═════ DOCUMENT PASSAGE

In the opinion of David Hightower, the good U.S. crop was a result of a major help of mother nature. "With perhaps the most perfect weather in modern history we are poised to come away with a minimally supplied corn market and a moderately over supplied soybean market. We are already seeing demand soar in the face of falling prices but since the Dollar is strong Non-Us supplies are tightening first. While we might enter 2015 with a larger supply cushion than at any time in the last 10 years, the markets will still see minor weather issues as a problem," highlighted Hightower.
Experts tend to agree that Africa has a great agricultural potential, but still it would take decades to achieve its potential because of a lack of infrastructure. With Africa out of the game until 2026, the only big competitors that the United States would face in the world's food supply are in South and North America along with Australia. Brazil is a highlight as a tough competitor because it uses just 12% of its arable land.
"I think the nature of competition is pretty dynamic. Brazil has the constraint of infrastructure, but I think the infrastructure will get better," Erickson says.
Brazil has built ports in the Northern part of the country that will make the shipping of grains to China easier in the next few years. The road BR-163 in Mato Grosso is being paved and the soybeans grown will be trucked to Mirituba, in the Northern state of Paraná. From Mirituba, the cargo goes over to the Santarém port or Barcarena. Adding to that corridor, a way using the Tapajós river in Mato Grosso is also being built.
"Traders are building overflow units in Mirituba (Pará) and terminals in Itaqui (Maranhão) and Macapá (Amapá). The highest costs in Brazil are fuel and crew. But with global oil prices going down and the U.S. dollar value increasing, the competitive advantages of Brazil may grow," affirmed Jorge Valentim, a transport expert at Abrava Shipping.
In one decade or so, Brazil is likely to ship 20 million tons of grains through its northern ports with a significant reduction of the overloads in the Southern ports of Santos, São Paulo, and Paranaguá, in the state of Paraná.
Regarding Argentina, the problems are more political. The economic interventionism on agriculture through taxes and quotas on exports diminishes the country's possibilities on the world's market. It could potentially explore 19.7 million acres of agricultural frontiers. "Our current grain product is 100 million tons and without the political problems could be up to 160 million tons," added Gustavo López, director of consultancy Agritrend in Buenos Aires.

══════════

# WHAT IS BEING ASKED
Reproduce everything from "In one decade" down to "the state of Paraná." in the passage on global grain competition.

═════ DATA EXTRACTS

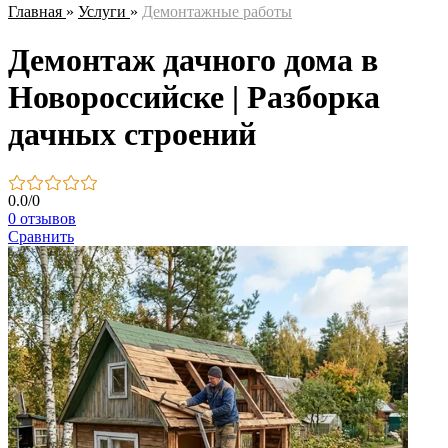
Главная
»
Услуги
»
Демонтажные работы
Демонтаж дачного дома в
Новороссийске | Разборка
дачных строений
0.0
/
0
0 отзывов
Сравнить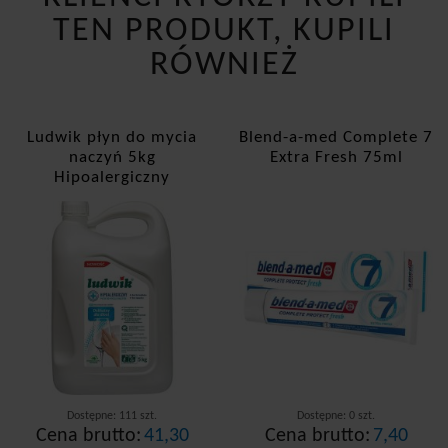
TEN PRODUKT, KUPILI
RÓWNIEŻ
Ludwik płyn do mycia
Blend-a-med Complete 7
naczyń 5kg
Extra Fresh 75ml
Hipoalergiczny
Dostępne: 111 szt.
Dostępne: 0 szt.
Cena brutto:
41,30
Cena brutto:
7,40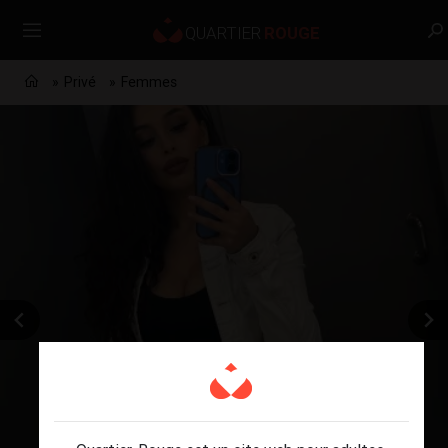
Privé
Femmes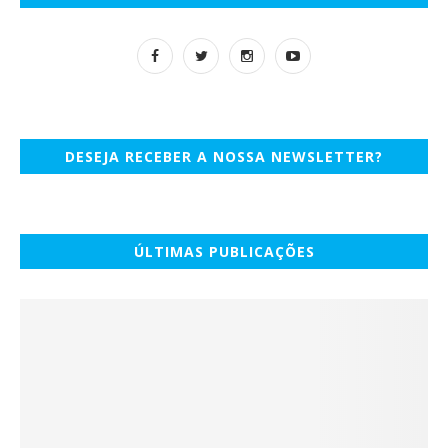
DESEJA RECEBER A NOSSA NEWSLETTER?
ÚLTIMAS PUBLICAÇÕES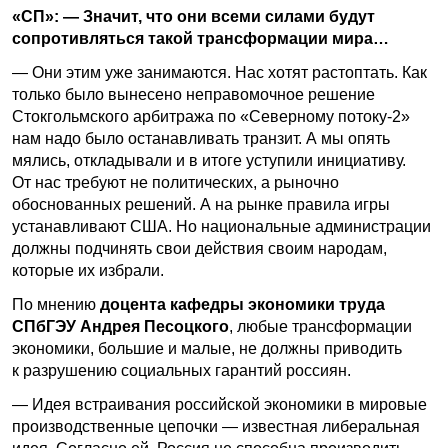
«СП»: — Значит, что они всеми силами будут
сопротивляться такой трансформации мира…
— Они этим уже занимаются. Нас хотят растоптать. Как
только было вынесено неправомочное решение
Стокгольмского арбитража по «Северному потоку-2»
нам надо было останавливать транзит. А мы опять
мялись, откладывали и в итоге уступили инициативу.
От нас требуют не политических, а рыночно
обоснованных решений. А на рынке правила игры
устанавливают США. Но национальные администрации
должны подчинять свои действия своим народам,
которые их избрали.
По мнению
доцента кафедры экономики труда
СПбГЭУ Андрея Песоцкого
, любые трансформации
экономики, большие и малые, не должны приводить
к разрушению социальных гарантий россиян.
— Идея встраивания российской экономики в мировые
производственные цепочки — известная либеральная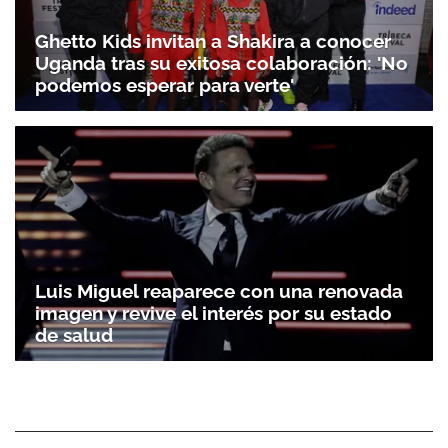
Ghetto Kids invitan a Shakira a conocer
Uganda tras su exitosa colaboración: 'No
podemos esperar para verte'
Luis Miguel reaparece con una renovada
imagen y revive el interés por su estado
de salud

══════════
═════ DATA EXTRACTS

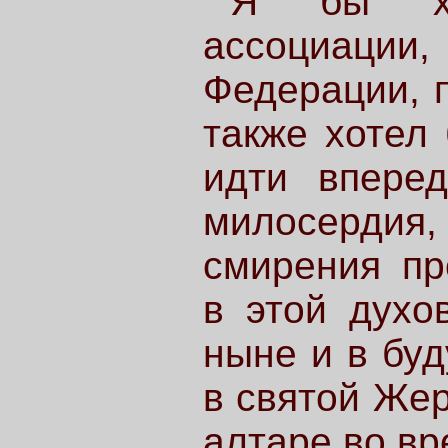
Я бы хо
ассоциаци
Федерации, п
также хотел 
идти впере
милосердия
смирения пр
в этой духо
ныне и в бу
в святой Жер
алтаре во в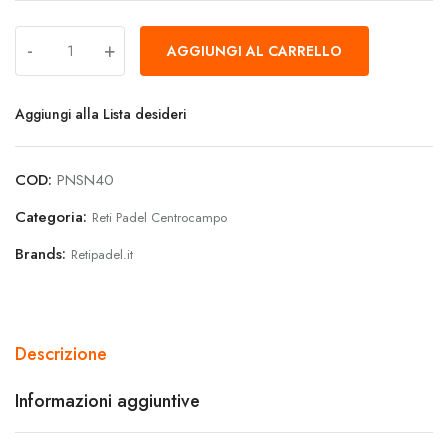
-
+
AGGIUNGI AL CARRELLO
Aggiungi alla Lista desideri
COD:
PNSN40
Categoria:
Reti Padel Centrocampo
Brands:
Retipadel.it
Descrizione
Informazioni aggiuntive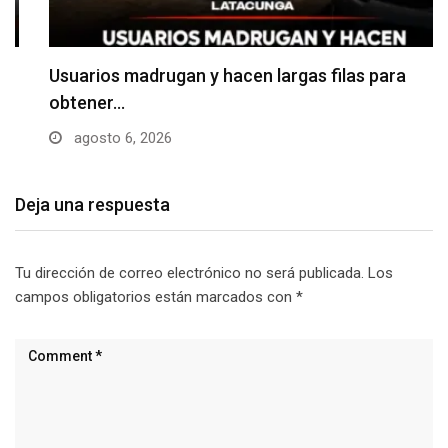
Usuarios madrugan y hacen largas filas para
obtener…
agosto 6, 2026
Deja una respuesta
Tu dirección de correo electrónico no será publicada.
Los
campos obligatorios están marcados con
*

══════════

# OUTPUT OF THE TASK
In one decade or so, Brazil is likely to ship 20 million tons of grains through its northern ports with a significant reduction of the overloads in the Southern ports of Santos, São Paulo, and Paranaguá, in the state of Paraná.